Témoignage subjectif, voire injuste, mais parlant: comme cette autre anecdote. La culture de la Décadanse, le soussigné s’en méfie, et il a fallu une journée bien vide pour qu’il aille tout de même guigner chez Bongo Joe où un groupe musical racontait son histoire avant de jouer le soir à L’Usine. Eh! bien, loin des onomatopées d’une confrérie débraillée auxquelles il s’attendait, le soussigné a entendu un des deux débats politiques et culturels les moins convenus de l’année: du parler-vrai qui ne cherchait pas la ligne juste. L’autre discours hors rails – ô surprise! – a été tenu en costume-cravate: à Ferney a eu lieu une table ronde sur la laïcité, avec des recteurs des quatre coins de la France. Ils n’avaient pas leur langue dans leur poche pour mettre en cause les faux-semblants du «vivre-ensemble» d’un laxisme peureux selon eux. On devrait les faire venir à Genève: notre Alma Mater, notre Semaine de la démocratie, notre Palais des Nations et notre Maison de la paix pourraient en prendre de la graine. Et même la Maison des associations, car…
Ouvert à l’Autre… école de pensée?
…plus encore que l’académisme, c’est l’entre-soi qui tue la pensée vivante. Cet entre-soi qui fait dire sans gêne à nos chercheurs éclairés et citoyens engagés: «Pourquoi n’avons-nous invité que des gens de notre bord à ce débat? A-t-on jamais ouï des gens de l’autre bord dire quoi que ce soit de sensé?». La dernière journée d’études de la revue «Raisons Educatives» – censée être l’interface entre la Faculté et la Cité, mais devenue le faire-valoir des thésards – s’est tenue cette fois presque entre quatre yeux. Encore un cas parmi cent, cet autre témoignage: «J’étais venu à cette leçon d’adieu à la Fac de droit car je voulais prendre contact avec le prof à l’heure du pot, mais pas moyen de passer le mur des profs entre eux». Et plus d’une fois sur deux, surtout à la Maison de la paix, les experts au podium parlent à voix basse entre eux sans se soucier de si on les entend: ce qui compte, c’est un titre de gloire de plus à leur parcours savant.

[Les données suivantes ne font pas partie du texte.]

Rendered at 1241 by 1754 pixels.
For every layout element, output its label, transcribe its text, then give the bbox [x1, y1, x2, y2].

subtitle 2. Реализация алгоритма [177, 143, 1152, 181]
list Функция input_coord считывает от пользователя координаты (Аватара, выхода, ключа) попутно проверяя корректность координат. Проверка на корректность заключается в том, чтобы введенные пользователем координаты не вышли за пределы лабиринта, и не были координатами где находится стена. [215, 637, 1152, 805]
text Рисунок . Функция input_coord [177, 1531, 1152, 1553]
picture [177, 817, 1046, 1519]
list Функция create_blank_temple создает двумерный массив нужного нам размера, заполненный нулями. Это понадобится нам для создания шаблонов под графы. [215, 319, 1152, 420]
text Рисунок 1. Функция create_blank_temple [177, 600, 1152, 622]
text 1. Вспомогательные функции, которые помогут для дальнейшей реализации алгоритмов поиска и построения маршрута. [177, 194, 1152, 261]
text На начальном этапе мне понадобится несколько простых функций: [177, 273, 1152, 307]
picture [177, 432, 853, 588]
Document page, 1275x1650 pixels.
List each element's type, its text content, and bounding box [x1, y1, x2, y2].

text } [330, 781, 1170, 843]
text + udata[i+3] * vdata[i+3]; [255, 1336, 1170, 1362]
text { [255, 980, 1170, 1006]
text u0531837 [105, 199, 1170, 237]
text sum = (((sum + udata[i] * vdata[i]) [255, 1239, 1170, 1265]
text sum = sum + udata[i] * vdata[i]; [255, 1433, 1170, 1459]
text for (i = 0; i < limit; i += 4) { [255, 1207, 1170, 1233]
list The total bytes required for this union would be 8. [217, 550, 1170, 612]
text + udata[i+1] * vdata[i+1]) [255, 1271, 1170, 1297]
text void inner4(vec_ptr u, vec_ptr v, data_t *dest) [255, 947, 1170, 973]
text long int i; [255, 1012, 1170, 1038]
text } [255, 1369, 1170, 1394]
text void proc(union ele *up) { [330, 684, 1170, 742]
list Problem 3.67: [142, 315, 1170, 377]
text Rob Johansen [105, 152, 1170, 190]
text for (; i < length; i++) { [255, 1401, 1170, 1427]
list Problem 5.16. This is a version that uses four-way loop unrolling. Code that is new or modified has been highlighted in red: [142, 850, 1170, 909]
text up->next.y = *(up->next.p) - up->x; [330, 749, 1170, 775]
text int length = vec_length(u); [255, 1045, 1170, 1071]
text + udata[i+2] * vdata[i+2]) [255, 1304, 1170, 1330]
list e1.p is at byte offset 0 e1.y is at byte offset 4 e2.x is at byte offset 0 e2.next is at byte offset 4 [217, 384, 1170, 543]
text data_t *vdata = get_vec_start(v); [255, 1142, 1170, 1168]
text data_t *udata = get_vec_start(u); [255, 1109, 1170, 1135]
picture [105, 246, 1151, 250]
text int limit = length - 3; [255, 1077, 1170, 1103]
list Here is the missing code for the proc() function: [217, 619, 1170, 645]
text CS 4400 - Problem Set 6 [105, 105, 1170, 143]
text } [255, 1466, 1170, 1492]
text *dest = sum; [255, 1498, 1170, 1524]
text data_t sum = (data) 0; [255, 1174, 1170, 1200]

Tou.x.t.es oublie-t-il le tout?
Bref et expérience faite en ce siècle post-moderne, la «formation», c’est apprendre à parler pour ne rien dire, sans faille! Voilà en tout cas l’avis de plus en plus d’auditeurs aux grandes ou hautes écoles et d’observateurs dans le système onusien. Ce fut même dit par des sommités – dans les couloirs sinon sur scène – aux forums savants de la Genève internationale que nous avons critiqués dans les derniers numéros (gesda.global). «Le modèle académique, c’est foutu» pouvait-on entendre de ces sommités en quête de formule plus fertile. L’ennui, c’est que sur une Terre de bientôt huit milliards de «docteurs», la pensée ne peut guère avoir encore d’«objet»: plus personne – et avec l’IA, plus rien – ne veut être objet; toutes, tous et tout veulent être du bon côté des «penseurs».
Aton et Amon: ennemis malgré le son
Mais tout n’est pas perdu: on dit qu’une rotative qui tournerait sans fin avec des lettres au hasard de chaque tour finirait par écrire tous les chefs-d’œuvre passés et futurs, sans le penser et donc sans le savoir. Alors retour au point de départ avec Transius et Champollion: mieux vaut – si on doit saisir les mérites du bien et du vrai – traduire les Objectifs du développement durable en langues des signes. Car une langue des signes ne peut cacher le sens derrière des sons; et l’écrit ne règle rien pour les sourds de naissance. Les noms sont trompeurs, et les deux syllabes de «Jaffa» cachent toute une histoire que raconte un film vu ces jours en marge du festival «Filmer c’est exister». Pas sûr qu’un Juif de Haïfa et un Arabe d’Acre pensent aux mêmes signes pour dire Jaffa.